• _Material to process_:
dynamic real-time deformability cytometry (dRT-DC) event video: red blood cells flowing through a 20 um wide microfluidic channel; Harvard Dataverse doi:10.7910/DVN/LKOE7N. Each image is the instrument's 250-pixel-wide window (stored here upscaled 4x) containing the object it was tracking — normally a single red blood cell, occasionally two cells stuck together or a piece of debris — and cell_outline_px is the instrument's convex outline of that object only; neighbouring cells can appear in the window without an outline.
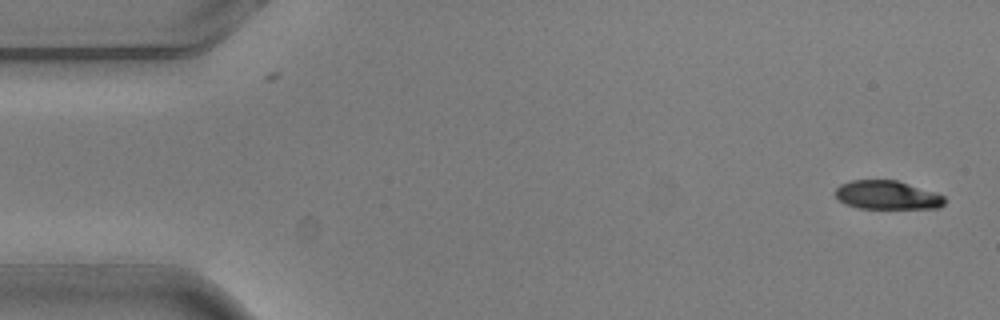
{"species": "common noctule bat (a hibernating species)", "species_latin": "Nyctalus noctula", "temperature_condition": "warm", "stored_images_in_passage": 4, "camera_frame_rate_fps": 3000, "um_per_image_px": 0.085, "animal": {"sex": "male", "body_mass_g": 20.5, "forearm_length_mm": 52.5}, "frame": {"image": 1, "passage_image": 1, "time_ms": 0.0, "image_size_px": [1000, 320], "cell_outline_px": [[944, 204], [940, 208], [856, 208], [840, 200], [836, 196], [836, 188], [840, 184], [852, 180], [896, 180], [936, 192], [944, 196]], "centroid_in_image_um": [75.43, 16.58], "position_along_channel_um": 9.6, "area_um2": 18.15}}
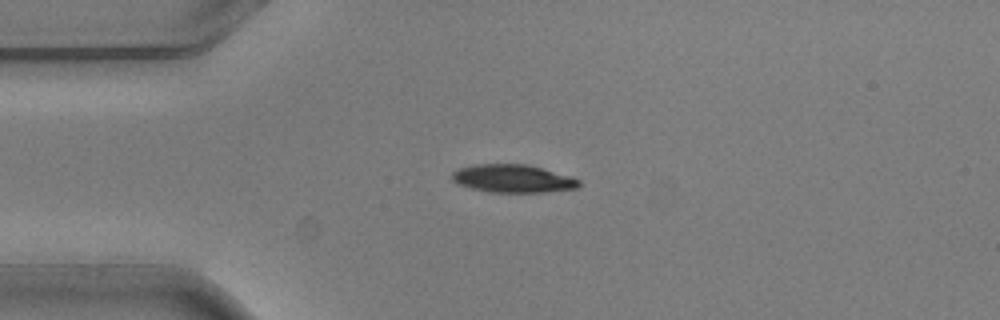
{"frame": {"image": 2, "passage_image": 4, "time_ms": 1.0, "image_size_px": [1000, 320], "cell_outline_px": [[580, 188], [544, 192], [492, 192], [472, 188], [456, 184], [448, 176], [452, 172], [460, 168], [476, 164], [528, 164], [568, 176], [580, 180]], "centroid_in_image_um": [43.55, 15.18], "position_along_channel_um": 41.4, "area_um2": 20.69}}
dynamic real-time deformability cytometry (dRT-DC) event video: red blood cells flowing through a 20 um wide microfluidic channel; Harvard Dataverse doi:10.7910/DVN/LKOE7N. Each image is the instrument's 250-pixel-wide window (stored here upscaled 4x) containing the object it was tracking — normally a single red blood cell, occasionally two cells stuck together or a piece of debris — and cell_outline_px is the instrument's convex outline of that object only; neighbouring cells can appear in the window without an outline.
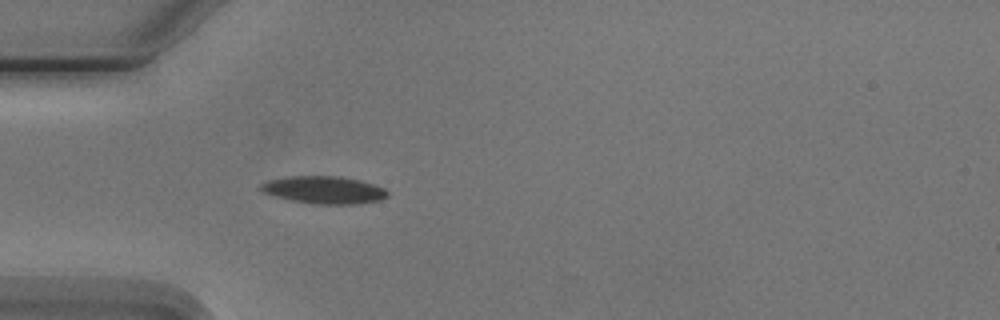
{"species": "Egyptian fruit bat (a non-hibernating species)", "species_latin": "Rousettus aegyptiacus", "temperature_condition": "cold", "stored_images_in_passage": 5, "camera_frame_rate_fps": 3000, "um_per_image_px": 0.085, "animal": {"sex": "male"}, "frame": {"image": 1, "passage_image": 5, "time_ms": 5.0, "image_size_px": [1000, 320], "cell_outline_px": [[388, 196], [380, 200], [360, 204], [316, 204], [292, 200], [260, 192], [260, 184], [268, 180], [288, 176], [340, 176], [360, 180], [384, 188], [388, 192]], "centroid_in_image_um": [27.54, 16.14], "position_along_channel_um": 57.5, "area_um2": 20.35}}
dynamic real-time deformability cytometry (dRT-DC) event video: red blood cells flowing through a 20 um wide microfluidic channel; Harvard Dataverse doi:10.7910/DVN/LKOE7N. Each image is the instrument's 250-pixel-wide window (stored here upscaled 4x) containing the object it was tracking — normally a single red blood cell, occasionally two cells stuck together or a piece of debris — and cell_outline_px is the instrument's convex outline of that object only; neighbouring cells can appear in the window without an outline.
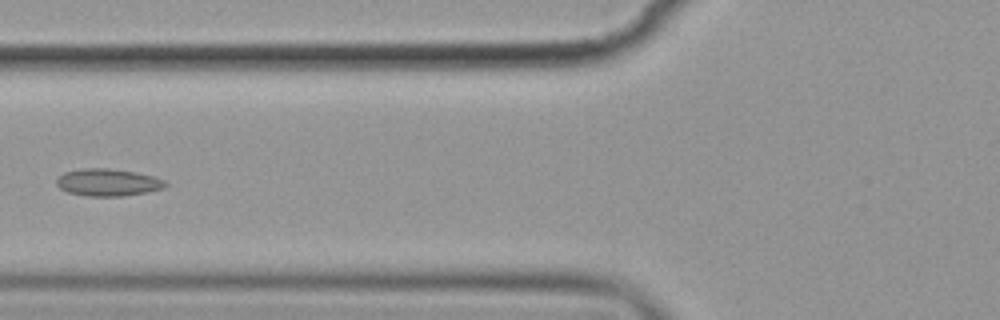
{"species": "common noctule bat (a hibernating species)", "species_latin": "Nyctalus noctula", "temperature_condition": "cold", "stored_images_in_passage": 9, "camera_frame_rate_fps": 3000, "um_per_image_px": 0.085, "animal": {"sex": "female", "body_mass_g": 19.9}, "frame": {"image": 1, "passage_image": 6, "time_ms": 6.0, "image_size_px": [1000, 320], "cell_outline_px": [[168, 184], [164, 188], [148, 192], [120, 196], [88, 196], [68, 192], [60, 188], [56, 184], [56, 180], [64, 172], [80, 168], [108, 168], [136, 172], [152, 176], [164, 180]], "centroid_in_image_um": [9.17, 15.5], "position_along_channel_um": 116.6, "area_um2": 17.28}}
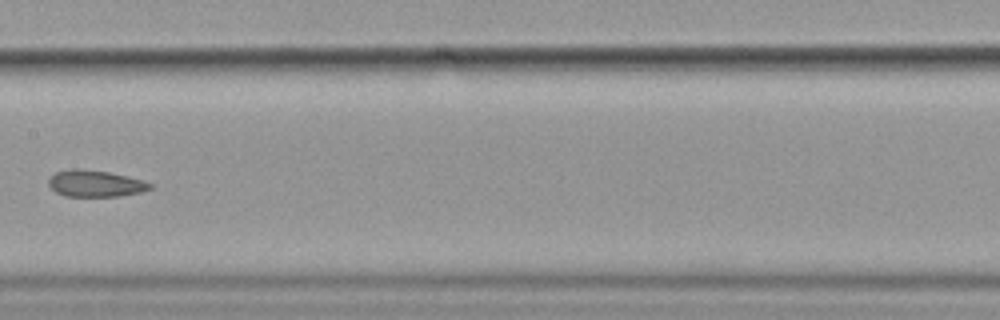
{"frame": {"image": 2, "passage_image": 8, "time_ms": 8.333, "image_size_px": [1000, 320], "cell_outline_px": [[152, 188], [140, 192], [120, 196], [64, 196], [56, 192], [48, 184], [48, 180], [56, 172], [76, 168], [80, 168], [108, 172], [144, 180], [152, 184]], "centroid_in_image_um": [8.11, 15.6], "position_along_channel_um": 199.3, "area_um2": 15.61}}
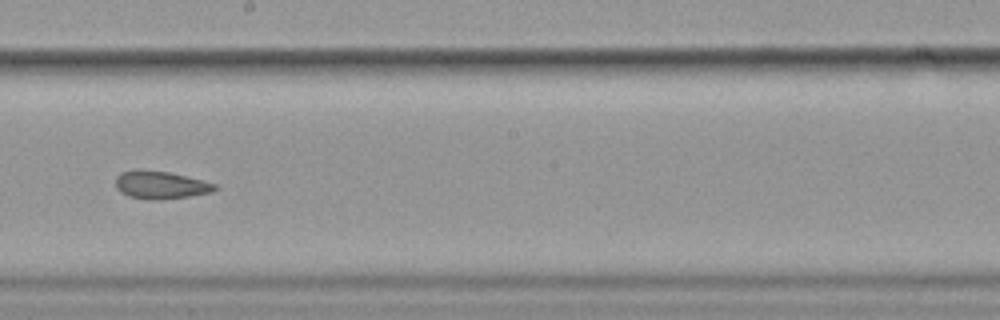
{"frame": {"image": 3, "passage_image": 9, "time_ms": 9.333, "image_size_px": [1000, 320], "cell_outline_px": [[220, 188], [212, 192], [188, 196], [156, 200], [152, 200], [128, 196], [120, 192], [116, 188], [116, 176], [120, 172], [168, 172], [216, 184]], "centroid_in_image_um": [13.68, 15.76], "position_along_channel_um": 234.5, "area_um2": 15.43}}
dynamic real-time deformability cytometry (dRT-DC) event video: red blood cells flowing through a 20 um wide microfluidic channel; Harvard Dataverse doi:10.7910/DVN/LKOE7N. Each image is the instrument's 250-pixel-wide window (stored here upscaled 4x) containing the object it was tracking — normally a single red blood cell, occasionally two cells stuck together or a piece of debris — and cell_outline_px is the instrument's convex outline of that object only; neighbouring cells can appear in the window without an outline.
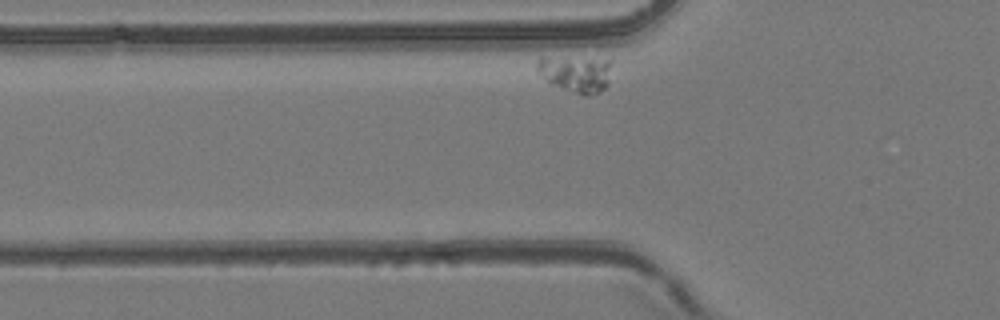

• _Aim_:
Write out the material above once more, exactly as it reads, with no pictures.

• _Correct answer_:
dynamic real-time deformability cytometry (dRT-DC) event video: red blood cells flowing through a 20 um wide microfluidic channel; Harvard Dataverse doi:10.7910/DVN/LKOE7N. Each image is the instrument's 250-pixel-wide window (stored here upscaled 4x) containing the object it was tracking — normally a single red blood cell, occasionally two cells stuck together or a piece of debris — and cell_outline_px is the instrument's convex outline of that object only; neighbouring cells can appear in the window without an outline.
{"species": "common noctule bat (a hibernating species)", "species_latin": "Nyctalus noctula", "temperature_condition": "warm", "stored_images_in_passage": 4, "camera_frame_rate_fps": 3000, "um_per_image_px": 0.085, "animal": {"sex": "male", "body_mass_g": 20.5, "forearm_length_mm": 52.5}, "frame": {"image": 1, "passage_image": 1, "time_ms": 0.0, "image_size_px": [1000, 320], "cell_outline_px": [[944, 204], [940, 208], [856, 208], [840, 200], [836, 196], [836, 188], [840, 184], [852, 180], [896, 180], [936, 192], [944, 196]], "centroid_in_image_um": [75.43, 16.58], "position_along_channel_um": 9.6, "area_um2": 18.15}}
{"frame": {"image": 2, "passage_image": 4, "time_ms": 1.0, "image_size_px": [1000, 320], "cell_outline_px": [[580, 188], [544, 192], [492, 192], [472, 188], [456, 184], [448, 176], [452, 172], [460, 168], [476, 164], [528, 164], [568, 176], [580, 180]], "centroid_in_image_um": [43.55, 15.18], "position_along_channel_um": 41.4, "area_um2": 20.69}}
dynamic real-time deformability cytometry (dRT-DC) event video: red blood cells flowing through a 20 um wide microfluidic channel; Harvard Dataverse doi:10.7910/DVN/LKOE7N. Each image is the instrument's 250-pixel-wide window (stored here upscaled 4x) containing the object it was tracking — normally a single red blood cell, occasionally two cells stuck together or a piece of debris — and cell_outline_px is the instrument's convex outline of that object only; neighbouring cells can appear in the window without an outline.
{"species": "Egyptian fruit bat (a non-hibernating species)", "species_latin": "Rousettus aegyptiacus", "temperature_condition": "cold", "stored_images_in_passage": 5, "camera_frame_rate_fps": 3000, "um_per_image_px": 0.085, "animal": {"sex": "male"}, "frame": {"image": 1, "passage_image": 5, "time_ms": 5.0, "image_size_px": [1000, 320], "cell_outline_px": [[388, 196], [380, 200], [360, 204], [316, 204], [292, 200], [260, 192], [260, 184], [268, 180], [288, 176], [340, 176], [360, 180], [384, 188], [388, 192]], "centroid_in_image_um": [27.54, 16.14], "position_along_channel_um": 57.5, "area_um2": 20.35}}
dynamic real-time deformability cytometry (dRT-DC) event video: red blood cells flowing through a 20 um wide microfluidic channel; Harvard Dataverse doi:10.7910/DVN/LKOE7N. Each image is the instrument's 250-pixel-wide window (stored here upscaled 4x) containing the object it was tracking — normally a single red blood cell, occasionally two cells stuck together or a piece of debris — and cell_outline_px is the instrument's convex outline of that object only; neighbouring cells can appear in the window without an outline.
{"species": "common noctule bat (a hibernating species)", "species_latin": "Nyctalus noctula", "temperature_condition": "cold", "stored_images_in_passage": 9, "camera_frame_rate_fps": 3000, "um_per_image_px": 0.085, "animal": {"sex": "female", "body_mass_g": 19.9}, "frame": {"image": 1, "passage_image": 6, "time_ms": 6.0, "image_size_px": [1000, 320], "cell_outline_px": [[168, 184], [164, 188], [148, 192], [120, 196], [88, 196], [68, 192], [60, 188], [56, 184], [56, 180], [64, 172], [80, 168], [108, 168], [136, 172], [152, 176], [164, 180]], "centroid_in_image_um": [9.17, 15.5], "position_along_channel_um": 116.6, "area_um2": 17.28}}
{"frame": {"image": 2, "passage_image": 8, "time_ms": 8.333, "image_size_px": [1000, 320], "cell_outline_px": [[152, 188], [140, 192], [120, 196], [64, 196], [56, 192], [48, 184], [48, 180], [56, 172], [76, 168], [80, 168], [108, 172], [144, 180], [152, 184]], "centroid_in_image_um": [8.11, 15.6], "position_along_channel_um": 199.3, "area_um2": 15.61}}
{"frame": {"image": 3, "passage_image": 9, "time_ms": 9.333, "image_size_px": [1000, 320], "cell_outline_px": [[220, 188], [212, 192], [188, 196], [156, 200], [152, 200], [128, 196], [120, 192], [116, 188], [116, 176], [120, 172], [168, 172], [216, 184]], "centroid_in_image_um": [13.68, 15.76], "position_along_channel_um": 234.5, "area_um2": 15.43}}
dynamic real-time deformability cytometry (dRT-DC) event video: red blood cells flowing through a 20 um wide microfluidic channel; Harvard Dataverse doi:10.7910/DVN/LKOE7N. Each image is the instrument's 250-pixel-wide window (stored here upscaled 4x) containing the object it was tracking — normally a single red blood cell, occasionally two cells stuck together or a piece of debris — and cell_outline_px is the instrument's convex outline of that object only; neighbouring cells can appear in the window without an outline.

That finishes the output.